Okay: On one level, this would seem to be right up the legislature’s alley. Parental notification is big with Idaho legislators when it comes to a variety of topics like abortion, library materials, gender, curriculum content and testing standards, sex education, vaccinations (and related medical measures) and much more.

And the problem of bullying is not a small matter. Aside from the many reports from schools, there’s been a spike in teen suicides around Idaho (and beyond). Idaho has one of the nation’s worst records for teen suicide (46th best among the states). The Boise School District last fall reported a group of four student suicides in the space of just two months. (That’s the same number of student deaths, but self-inflicted, as the multiple murder of University of Idaho students in Moscow the year before; guess which got the international attention.)

Representative Chris Mathias, D-Boise, the bill’s origins sponsor, remarked that, “For each incident, it would bring us confidence that the districts were providing important pieces of information to all the parties involved: the bully, the bully’s parents, the bullied, the bullied’s parents.
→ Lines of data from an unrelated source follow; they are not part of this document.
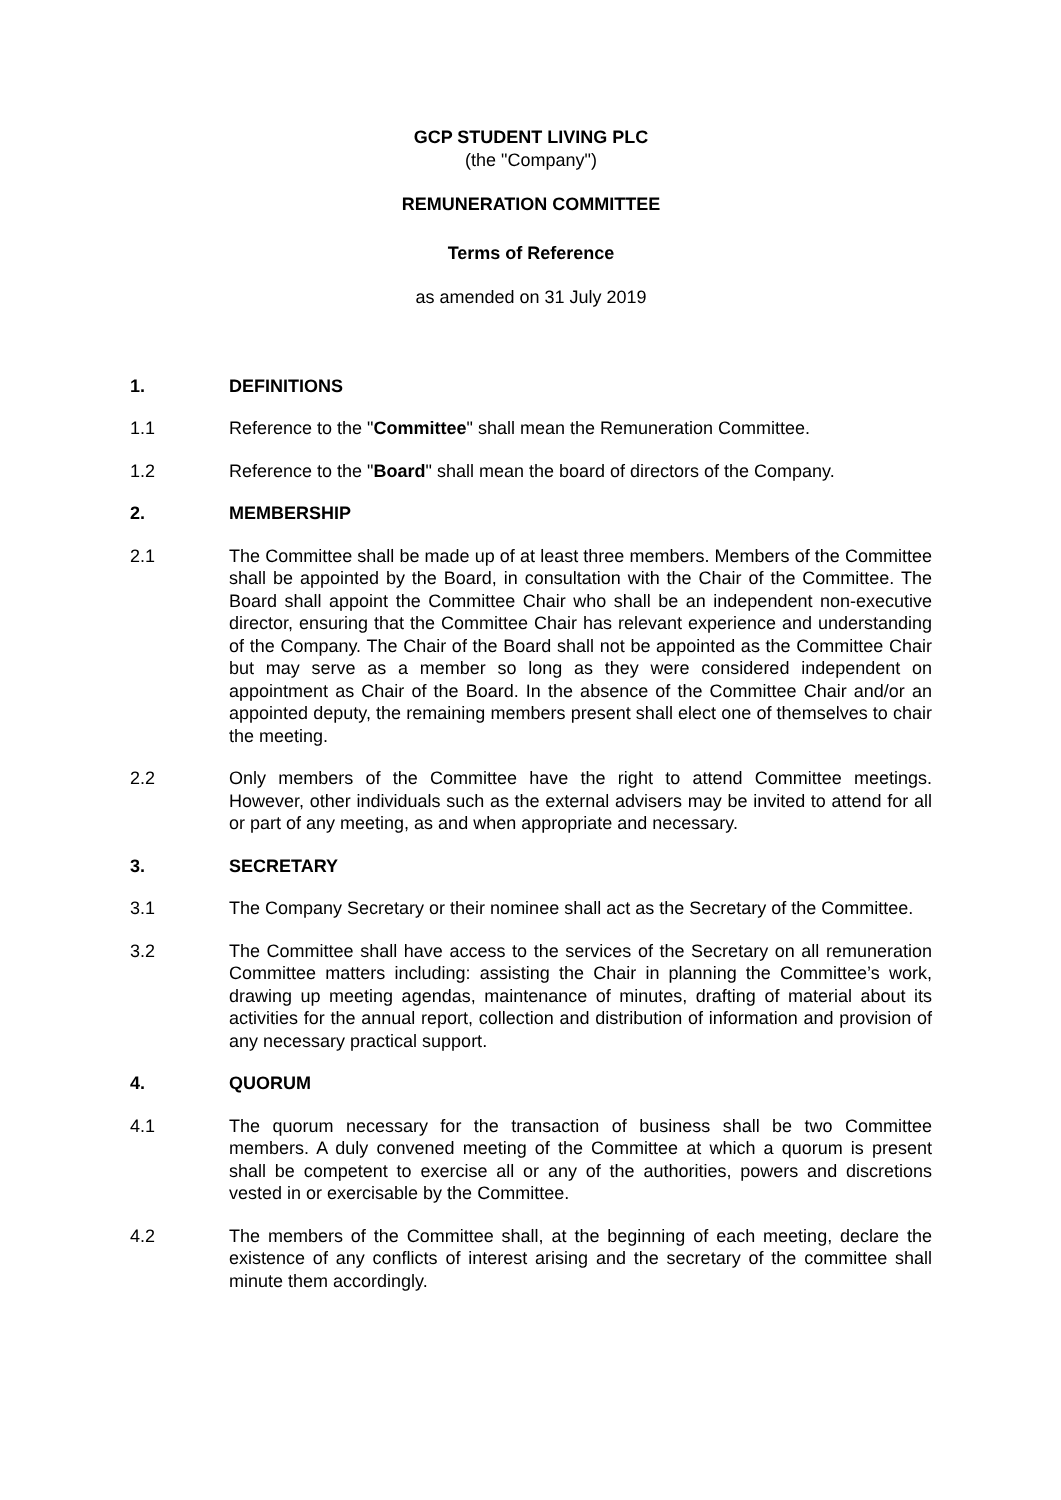GCP STUDENT LIVING PLC
(the "Company")
REMUNERATION COMMITTEE
Terms of Reference
as amended on 31 July 2019
1. DEFINITIONS
1.1 Reference to the "Committee" shall mean the Remuneration Committee.
1.2 Reference to the "Board" shall mean the board of directors of the Company.
2. MEMBERSHIP
2.1 The Committee shall be made up of at least three members. Members of the Committee shall be appointed by the Board, in consultation with the Chair of the Committee. The Board shall appoint the Committee Chair who shall be an independent non-executive director, ensuring that the Committee Chair has relevant experience and understanding of the Company. The Chair of the Board shall not be appointed as the Committee Chair but may serve as a member so long as they were considered independent on appointment as Chair of the Board. In the absence of the Committee Chair and/or an appointed deputy, the remaining members present shall elect one of themselves to chair the meeting.
2.2 Only members of the Committee have the right to attend Committee meetings. However, other individuals such as the external advisers may be invited to attend for all or part of any meeting, as and when appropriate and necessary.
3. SECRETARY
3.1 The Company Secretary or their nominee shall act as the Secretary of the Committee.
3.2 The Committee shall have access to the services of the Secretary on all remuneration Committee matters including: assisting the Chair in planning the Committee’s work, drawing up meeting agendas, maintenance of minutes, drafting of material about its activities for the annual report, collection and distribution of information and provision of any necessary practical support.
4. QUORUM
4.1 The quorum necessary for the transaction of business shall be two Committee members. A duly convened meeting of the Committee at which a quorum is present shall be competent to exercise all or any of the authorities, powers and discretions vested in or exercisable by the Committee.
4.2 The members of the Committee shall, at the beginning of each meeting, declare the existence of any conflicts of interest arising and the secretary of the committee shall minute them accordingly.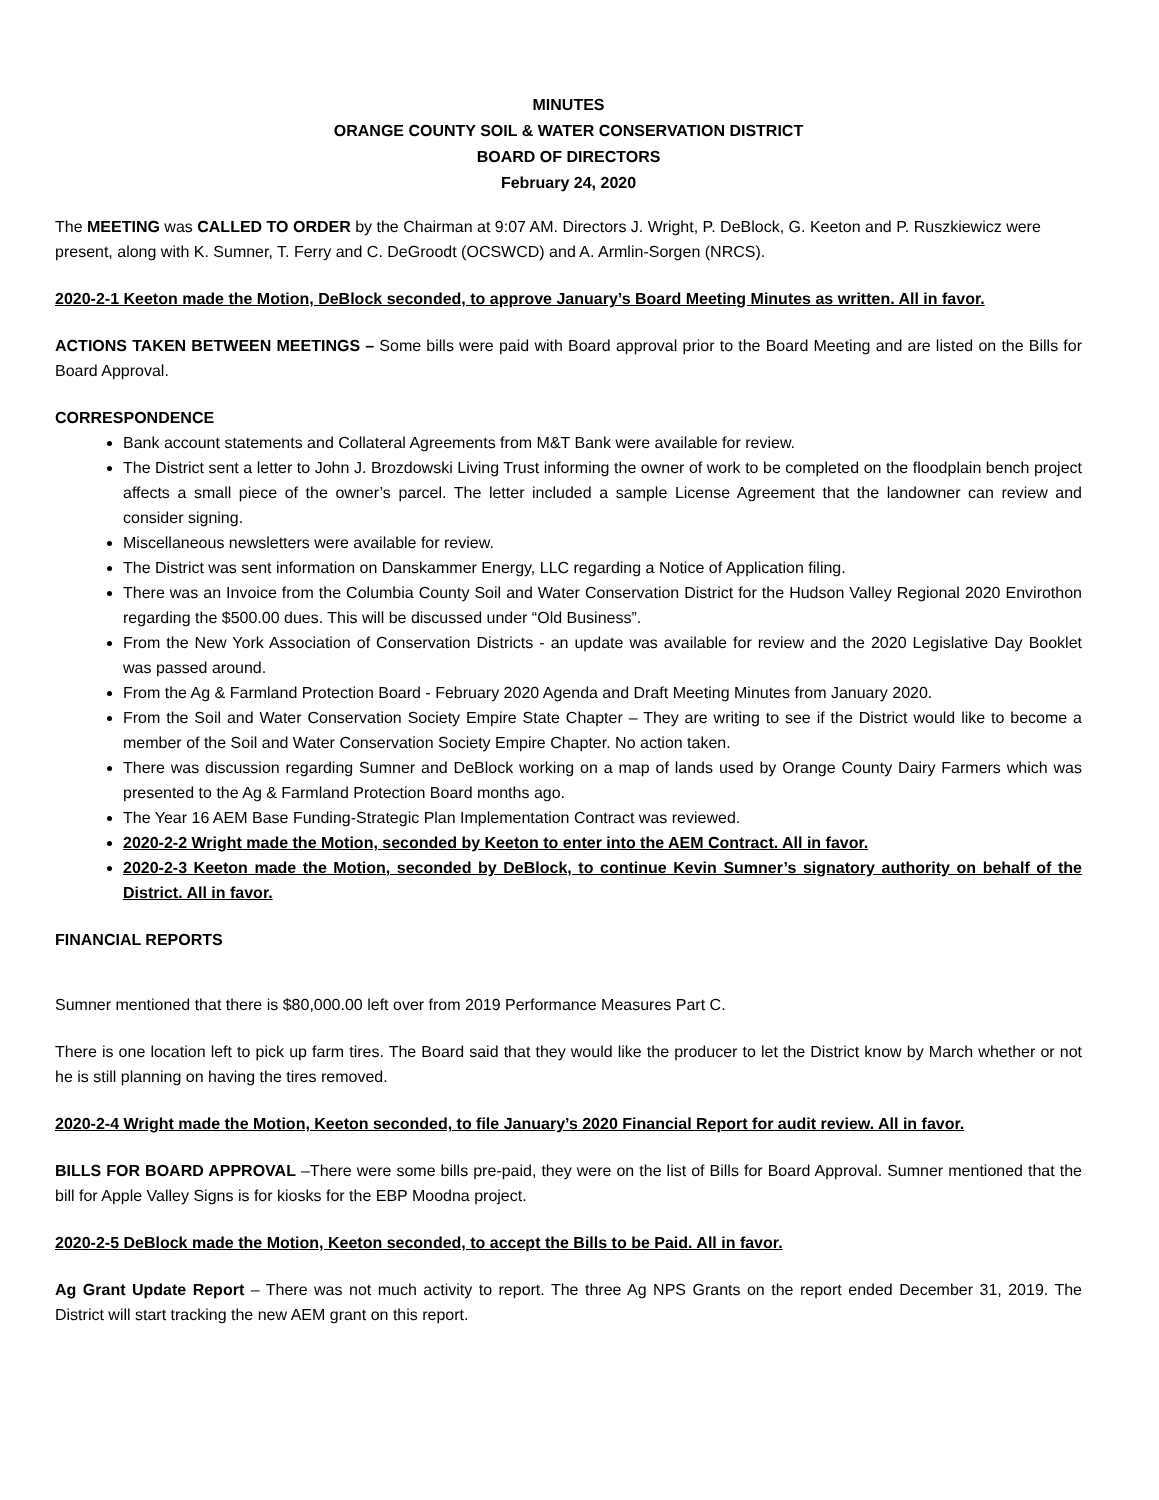MINUTES
ORANGE COUNTY SOIL & WATER CONSERVATION DISTRICT
BOARD OF DIRECTORS
February 24, 2020
The MEETING was CALLED TO ORDER by the Chairman at 9:07 AM. Directors J. Wright, P. DeBlock, G. Keeton and P. Ruszkiewicz were present, along with K. Sumner, T. Ferry and C. DeGroodt (OCSWCD) and A. Armlin-Sorgen (NRCS).
2020-2-1 Keeton made the Motion, DeBlock seconded, to approve January’s Board Meeting Minutes as written. All in favor.
ACTIONS TAKEN BETWEEN MEETINGS – Some bills were paid with Board approval prior to the Board Meeting and are listed on the Bills for Board Approval.
CORRESPONDENCE
Bank account statements and Collateral Agreements from M&T Bank were available for review.
The District sent a letter to John J. Brozdowski Living Trust informing the owner of work to be completed on the floodplain bench project affects a small piece of the owner’s parcel. The letter included a sample License Agreement that the landowner can review and consider signing.
Miscellaneous newsletters were available for review.
The District was sent information on Danskammer Energy, LLC regarding a Notice of Application filing.
There was an Invoice from the Columbia County Soil and Water Conservation District for the Hudson Valley Regional 2020 Envirothon regarding the $500.00 dues. This will be discussed under “Old Business”.
From the New York Association of Conservation Districts - an update was available for review and the 2020 Legislative Day Booklet was passed around.
From the Ag & Farmland Protection Board - February 2020 Agenda and Draft Meeting Minutes from January 2020.
From the Soil and Water Conservation Society Empire State Chapter – They are writing to see if the District would like to become a member of the Soil and Water Conservation Society Empire Chapter. No action taken.
There was discussion regarding Sumner and DeBlock working on a map of lands used by Orange County Dairy Farmers which was presented to the Ag & Farmland Protection Board months ago.
The Year 16 AEM Base Funding-Strategic Plan Implementation Contract was reviewed.
2020-2-2 Wright made the Motion, seconded by Keeton to enter into the AEM Contract. All in favor.
2020-2-3 Keeton made the Motion, seconded by DeBlock, to continue Kevin Sumner’s signatory authority on behalf of the District. All in favor.
FINANCIAL REPORTS
Sumner mentioned that there is $80,000.00 left over from 2019 Performance Measures Part C.
There is one location left to pick up farm tires. The Board said that they would like the producer to let the District know by March whether or not he is still planning on having the tires removed.
2020-2-4 Wright made the Motion, Keeton seconded, to file January’s 2020 Financial Report for audit review. All in favor.
BILLS FOR BOARD APPROVAL –There were some bills pre-paid, they were on the list of Bills for Board Approval. Sumner mentioned that the bill for Apple Valley Signs is for kiosks for the EBP Moodna project.
2020-2-5 DeBlock made the Motion, Keeton seconded, to accept the Bills to be Paid. All in favor.
Ag Grant Update Report – There was not much activity to report. The three Ag NPS Grants on the report ended December 31, 2019. The District will start tracking the new AEM grant on this report.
And specifically that they would be receiving, to quote from the bill, ‘parental empowerment materials, including suicide prevention resources and information on methods to limit students access to means of harm to self and others.'”

Given all this, you might think the anti-bullying bill – which really wasn’t exactly a powerhouse, requiring not much more than notification – would be a slam dunk.

But it failed on the House floor, 32-38; most of the House Republican leadership voted against it. You can see the vote breakdown at https://legislature.idaho.gov/sessioninfo/2024/legislation/H0539/.) Getting at “why” leads to a better and more subtle understanding of what motivates the Idaho Legislature’s majority.

It certainly has nothing to do with the supposed concerns of Representative Bruce Skaug, R-Nampa, who talked about, “The poor principal [who] is going to get this ‘Oh one more thing I have to report’.” This is beyond ridiculous: This is a legislature that has poured on the culture war requirements, year after year, decade after decade, when it comes to public schools.

They’re happy to have the parents weigh in on subjects – like those a few paragraphs back – where they suspect the parents (or at least the squeaky-wheel parents) will side with the legislative majority’s viewpoint.

And what is the legislature’s opinion on bullying?

You can’t indict all 105 of them. In the House, 32 (Republicans among them) voted in favor of the bullying notification bill, and there are surely more ayes in the Senate.

But for the operating majority, bullying is one of the facts of student life they’re not interested in discouraging.

Ponder for a moment what that says about the people who run the Idaho Legislature. Then think it over again.